[[ The data, beginning ]]

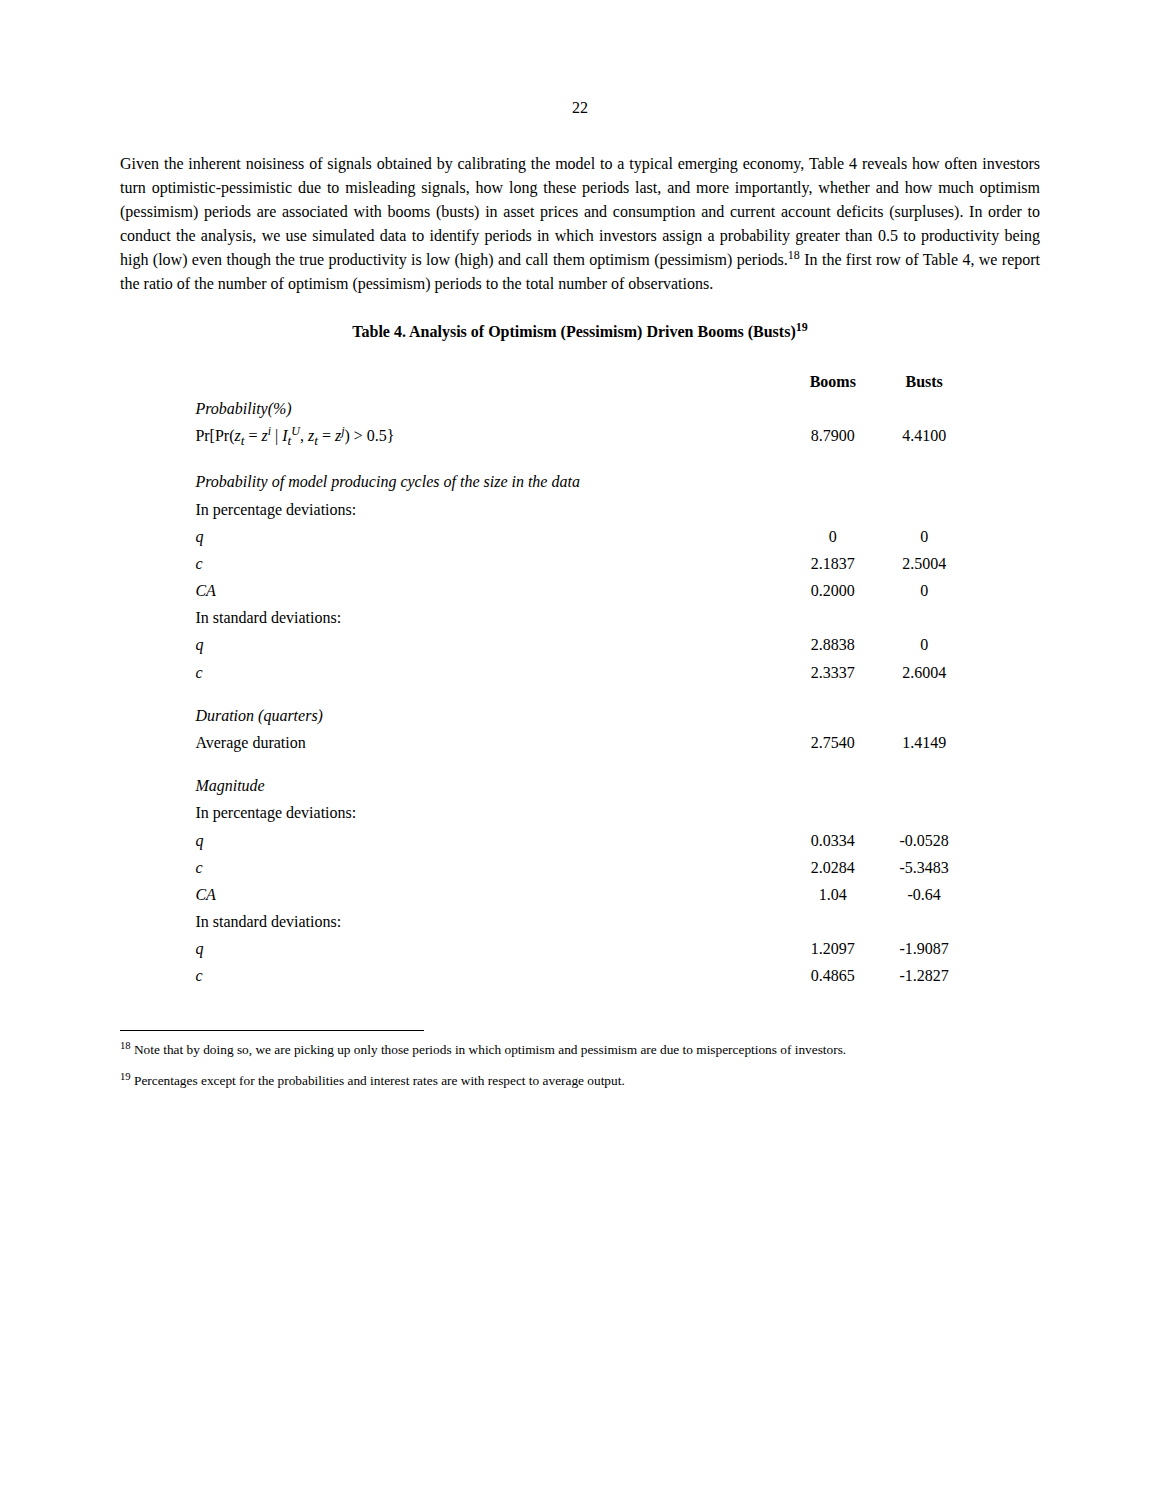22
Given the inherent noisiness of signals obtained by calibrating the model to a typical emerging economy, Table 4 reveals how often investors turn optimistic-pessimistic due to misleading signals, how long these periods last, and more importantly, whether and how much optimism (pessimism) periods are associated with booms (busts) in asset prices and consumption and current account deficits (surpluses). In order to conduct the analysis, we use simulated data to identify periods in which investors assign a probability greater than 0.5 to productivity being high (low) even though the true productivity is low (high) and call them optimism (pessimism) periods.18 In the first row of Table 4, we report the ratio of the number of optimism (pessimism) periods to the total number of observations.
Table 4. Analysis of Optimism (Pessimism) Driven Booms (Busts)19
| | Booms | Busts |
| Probability(%) | | |
| Pr[Pr( z t = z i / I t U , z t = z j ) > 0.5} | 8.7900 | 4.4100 |
| Probability of model producing cycles of the size in the data | | |
| In percentage deviations: | | |
| q | 0 | 0 |
| c | 2.1837 | 2.5004 |
| CA | 0.2000 | 0 |
| In standard deviations: | | |
| q | 2.8838 | 0 |
| c | 2.3337 | 2.6004 |
| Duration (quarters) | | |
| Average duration | 2.7540 | 1.4149 |
| Magnitude | | |
| In percentage deviations: | | |
| q | 0.0334 | -0.0528 |
| c | 2.0284 | -5.3483 |
| CA | 1.04 | -0.64 |
| In standard deviations: | | |
| q | 1.2097 | -1.9087 |
| c | 0.4865 | -1.2827 |
18 Note that by doing so, we are picking up only those periods in which optimism and pessimism are due to misperceptions of investors.
19 Percentages except for the probabilities and interest rates are with respect to average output.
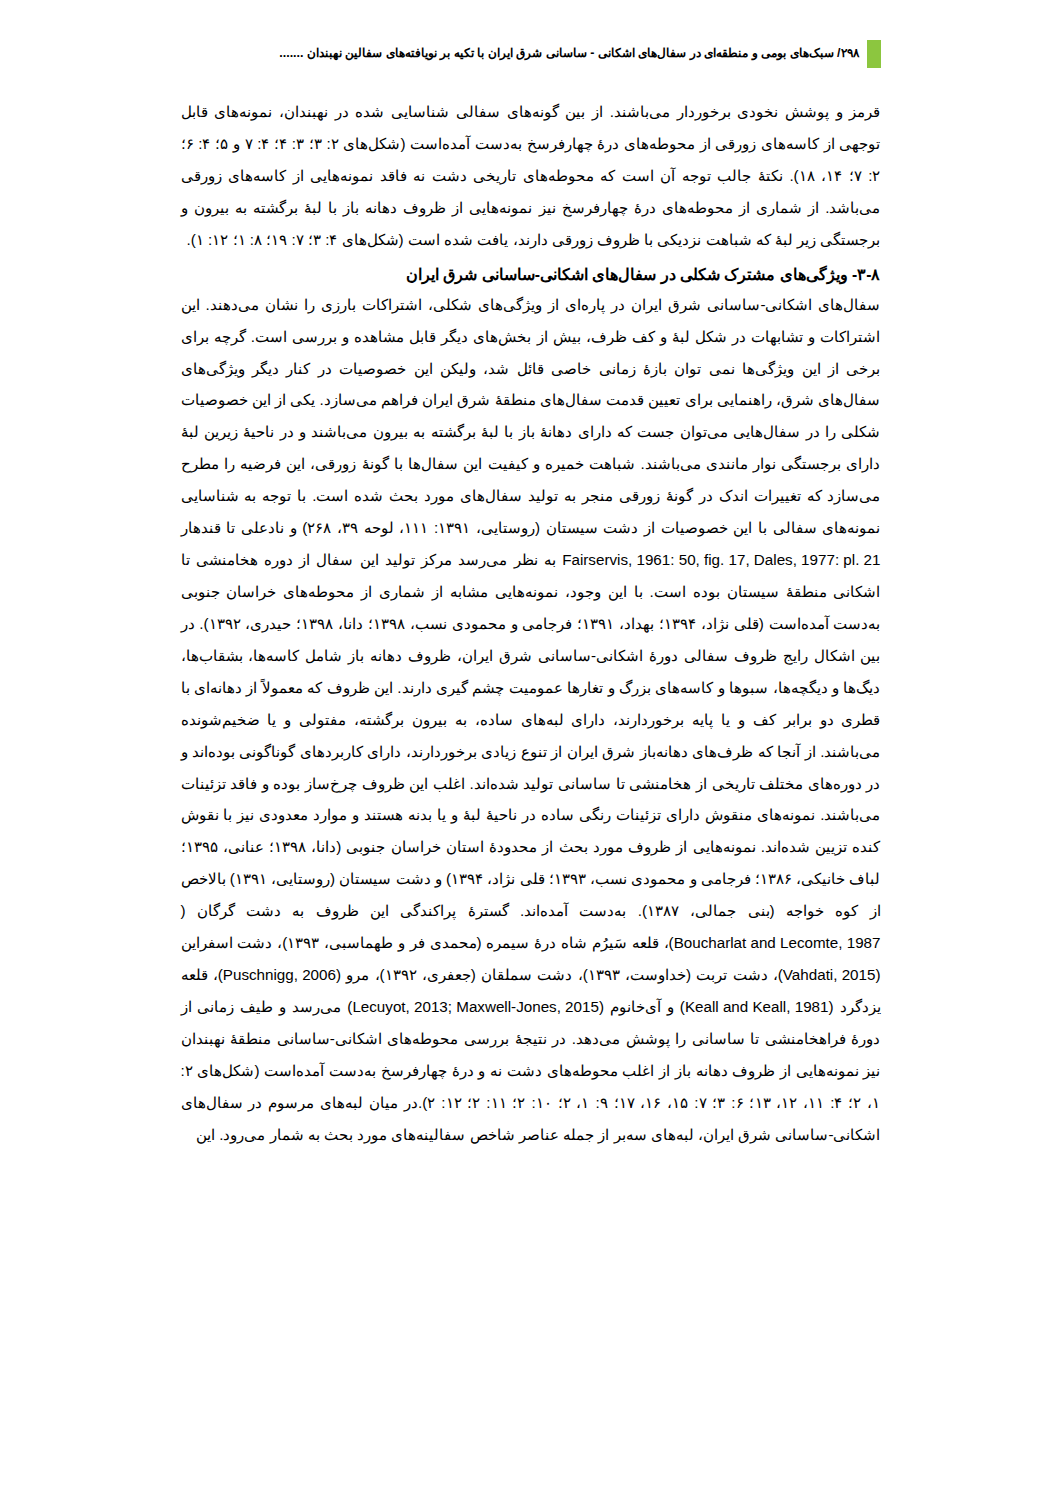۲۹۸/ سبک‌های بومی و منطقه‌ای در سفال‌های اشکانی - ساسانی شرق ایران با تکیه بر نویافته‌های سفالین نهبندان .......
قرمز و پوشش نخودی برخوردار می‌باشند. از بین گونه‌های سفالی شناسایی شده در نهبندان، نمونه‌های قابل توجهی از کاسه‌های زورقی از محوطه‌های درۀ چهارفرسخ به‌دست آمده‌است (شکل‌های ۲: ۳؛ ۳: ۴؛ ۴: ۷ و ۵؛ ۴: ۶؛ ۲: ۷؛ ۱۴، ۱۸). نکتۀ جالب توجه آن است که محوطه‌های تاریخی دشت نه فاقد نمونه‌هایی از کاسه‌های زورقی می‌باشد. از شماری از محوطه‌های درۀ چهارفرسخ نیز نمونه‌هایی از ظروف دهانه باز با لبۀ برگشته به بیرون و برجستگی زیر لبۀ که شباهت نزدیکی با ظروف زورقی دارند، یافت شده است (شکل‌های ۴: ۳؛ ۷: ۱۹؛ ۸: ۱؛ ۱۲: ۱).
۳-۸- ویژگی‌های مشترک شکلی در سفال‌های اشکانی-ساسانی شرق ایران
سفال‌های اشکانی-ساسانی شرق ایران در پاره‌ای از ویژگی‌های شکلی، اشتراکات بارزی را نشان می‌دهند. این اشتراکات و تشابهات در شکل لبۀ و کف ظرف، بیش از بخش‌های دیگر قابل مشاهده و بررسی است. گرچه برای برخی از این ویژگی‌ها نمی توان بازۀ زمانی خاصی قائل شد، ولیکن این خصوصیات در کنار دیگر ویژگی‌های سفال‌های شرق، راهنمایی برای تعیین قدمت سفال‌های منطقۀ شرق ایران فراهم می‌سازد. یکی از این خصوصیات شکلی را در سفال‌هایی می‌توان جست که دارای دهانۀ باز با لبۀ برگشته به بیرون می‌باشند و در ناحیۀ زیرین لبۀ دارای برجستگی نوار مانندی می‌باشند. شباهت خمیره و کیفیت این سفال‌ها با گونۀ زورقی، این فرضیه را مطرح می‌سازد که تغییرات اندک در گونۀ زورقی منجر به تولید سفال‌های مورد بحث شده است. با توجه به شناسایی نمونه‌های سفالی با این خصوصیات از دشت سیستان (روستایی، ۱۳۹۱: ۱۱۱، لوحه ۳۹، ۲۶۸) و نادعلی تا قندهار Fairservis, 1961: 50, fig. 17, Dales, 1977: pl. 21 به نظر می‌رسد مرکز تولید این سفال از دوره هخامنشی تا اشکانی منطقۀ سیستان بوده است. با این وجود، نمونه‌هایی مشابه از شماری از محوطه‌های خراسان جنوبی به‌دست آمده‌است (قلی نژاد، ۱۳۹۴؛ بهداد، ۱۳۹۱؛ فرجامی و محمودی نسب، ۱۳۹۸؛ دانا، ۱۳۹۸؛ حیدری، ۱۳۹۲). در بین اشکال رایج ظروف سفالی دورۀ اشکانی-ساسانی شرق ایران، ظروف دهانه باز شامل کاسه‌ها، بشقاب‌ها، دیگ‌ها و دیگچه‌ها، سبوها و کاسه‌های بزرگ و تغارها عمومیت چشم گیری دارند. این ظروف که معمولاً از دهانه‌ای با قطری دو برابر کف و یا پایه برخوردارند، دارای لبه‌های ساده، به بیرون برگشته، مفتولی و یا ضخیم‌شونده می‌باشند. از آنجا که ظرف‌های دهانه‌باز شرق ایران از تنوع زیادی برخوردارند، دارای کاربردهای گوناگونی بوده‌اند و در دوره‌های مختلف تاریخی از هخامنشی تا ساسانی تولید شده‌اند. اغلب این ظروف چرخ‌ساز بوده و فاقد تزئینات می‌باشند. نمونه‌های منقوش دارای تزئینات رنگی ساده در ناحیۀ لبۀ و یا بدنه هستند و موارد معدودی نیز با نقوش کنده تزیین شده‌اند. نمونه‌هایی از ظروف مورد بحث از محدودۀ استان خراسان جنوبی (دانا، ۱۳۹۸؛ عنانی، ۱۳۹۵؛ لباف خانیکی، ۱۳۸۶؛ فرجامی و محمودی نسب، ۱۳۹۳؛ قلی نژاد، ۱۳۹۴) و دشت سیستان (روستایی، ۱۳۹۱) بالاخص از کوه خواجه (بنی جمالی، ۱۳۸۷). به‌دست آمده‌اند. گسترۀ پراکندگی این ظروف به دشت گرگان (Boucharlat and Lecomte, 1987)، قلعه سَیرُم شاه درۀ سیمره (محمدی فر و طهماسبی، ۱۳۹۳)، دشت اسفراین (Vahdati, 2015)، دشت تربت (خداوست، ۱۳۹۳)، دشت سملقان (جعفری، ۱۳۹۲)، مرو (Puschnigg, 2006)، قلعه یزدگرد (Keall and Keall, 1981) و آی‌خانوم (Lecuyot, 2013; Maxwell-Jones, 2015) می‌رسد و طیف زمانی از دورۀ فراهخامنشی تا ساسانی را پوشش می‌دهد. در نتیجۀ بررسی محوطه‌های اشکانی-ساسانی منطقۀ نهبندان نیز نمونه‌هایی از ظروف دهانه باز از اغلب محوطه‌های دشت نه و درۀ چهارفرسخ به‌دست آمده‌است (شکل‌های ۲: ۱، ۲؛ ۴: ۱۱، ۱۲، ۱۳؛ ۶: ۳؛ ۷: ۱۵، ۱۶، ۱۷؛ ۹: ۱، ۲؛ ۱۰: ۲؛ ۱۱: ۲؛ ۱۲: ۲).در میان لبه‌های مرسوم در سفال‌های اشکانی-ساسانی شرق ایران، لبه‌های سه‌بر از جمله عناصر شاخص سفالینه‌های مورد بحث به شمار می‌رود. این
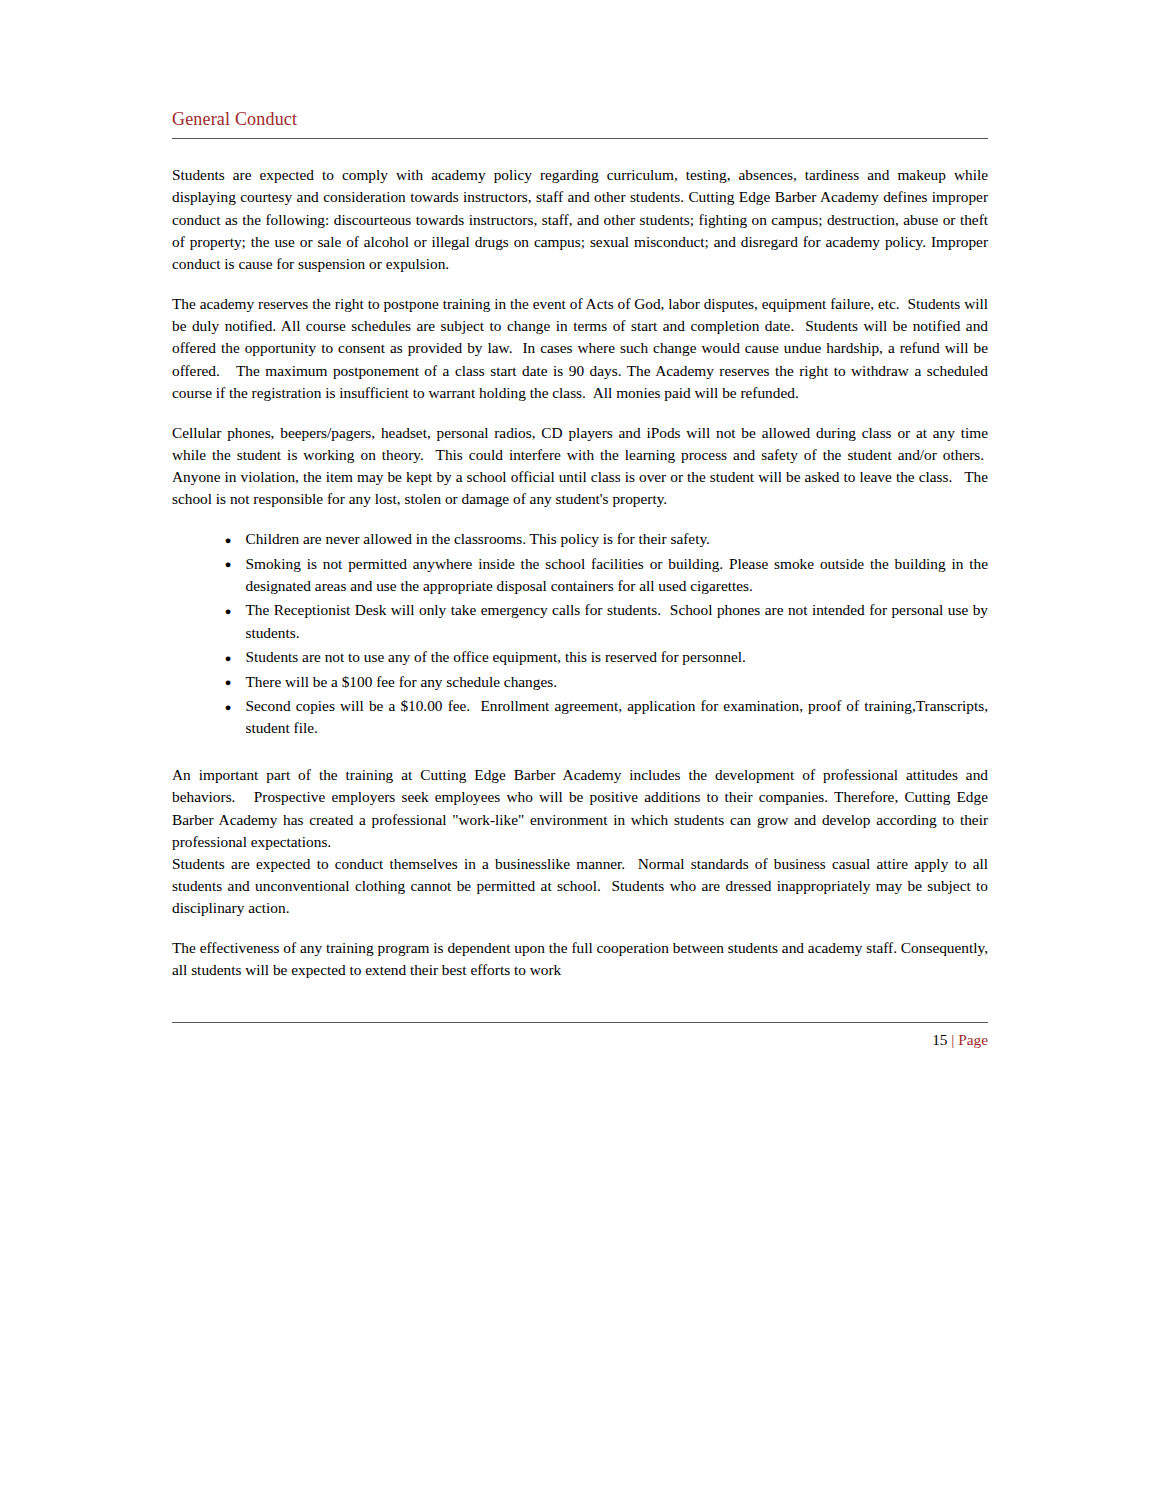General Conduct
Students are expected to comply with academy policy regarding curriculum, testing, absences, tardiness and makeup while displaying courtesy and consideration towards instructors, staff and other students. Cutting Edge Barber Academy defines improper conduct as the following: discourteous towards instructors, staff, and other students; fighting on campus; destruction, abuse or theft of property; the use or sale of alcohol or illegal drugs on campus; sexual misconduct; and disregard for academy policy. Improper conduct is cause for suspension or expulsion.
The academy reserves the right to postpone training in the event of Acts of God, labor disputes, equipment failure, etc. Students will be duly notified. All course schedules are subject to change in terms of start and completion date. Students will be notified and offered the opportunity to consent as provided by law. In cases where such change would cause undue hardship, a refund will be offered. The maximum postponement of a class start date is 90 days. The Academy reserves the right to withdraw a scheduled course if the registration is insufficient to warrant holding the class. All monies paid will be refunded.
Cellular phones, beepers/pagers, headset, personal radios, CD players and iPods will not be allowed during class or at any time while the student is working on theory. This could interfere with the learning process and safety of the student and/or others. Anyone in violation, the item may be kept by a school official until class is over or the student will be asked to leave the class. The school is not responsible for any lost, stolen or damage of any student's property.
Children are never allowed in the classrooms. This policy is for their safety.
Smoking is not permitted anywhere inside the school facilities or building. Please smoke outside the building in the designated areas and use the appropriate disposal containers for all used cigarettes.
The Receptionist Desk will only take emergency calls for students. School phones are not intended for personal use by students.
Students are not to use any of the office equipment, this is reserved for personnel.
There will be a $100 fee for any schedule changes.
Second copies will be a $10.00 fee. Enrollment agreement, application for examination, proof of training,Transcripts, student file.
An important part of the training at Cutting Edge Barber Academy includes the development of professional attitudes and behaviors. Prospective employers seek employees who will be positive additions to their companies. Therefore, Cutting Edge Barber Academy has created a professional "work-like" environment in which students can grow and develop according to their professional expectations.
Students are expected to conduct themselves in a businesslike manner. Normal standards of business casual attire apply to all students and unconventional clothing cannot be permitted at school. Students who are dressed inappropriately may be subject to disciplinary action.
The effectiveness of any training program is dependent upon the full cooperation between students and academy staff. Consequently, all students will be expected to extend their best efforts to work
15 | Page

[[ The data, end ]]

*What is required:* Return exactly the stretch above whose first line contains "Magnitude | | |" and whose last line contains "۲۹۸/ سبک‌های بومی", and nothing outside it. The pictures should not appear.

*Written solution:*
| Magnitude | | |
| In percentage deviations: | | |
| q | 0.0334 | -0.0528 |
| c | 2.0284 | -5.3483 |
| CA | 1.04 | -0.64 |
| In standard deviations: | | |
| q | 1.2097 | -1.9087 |
| c | 0.4865 | -1.2827 |
18 Note that by doing so, we are picking up only those periods in which optimism and pessimism are due to misperceptions of investors.
19 Percentages except for the probabilities and interest rates are with respect to average output.
۲۹۸/ سبک‌های بومی و منطقه‌ای در سفال‌های اشکانی - ساسانی شرق ایران با تکیه بر نویافته‌های سفالین نهبندان .......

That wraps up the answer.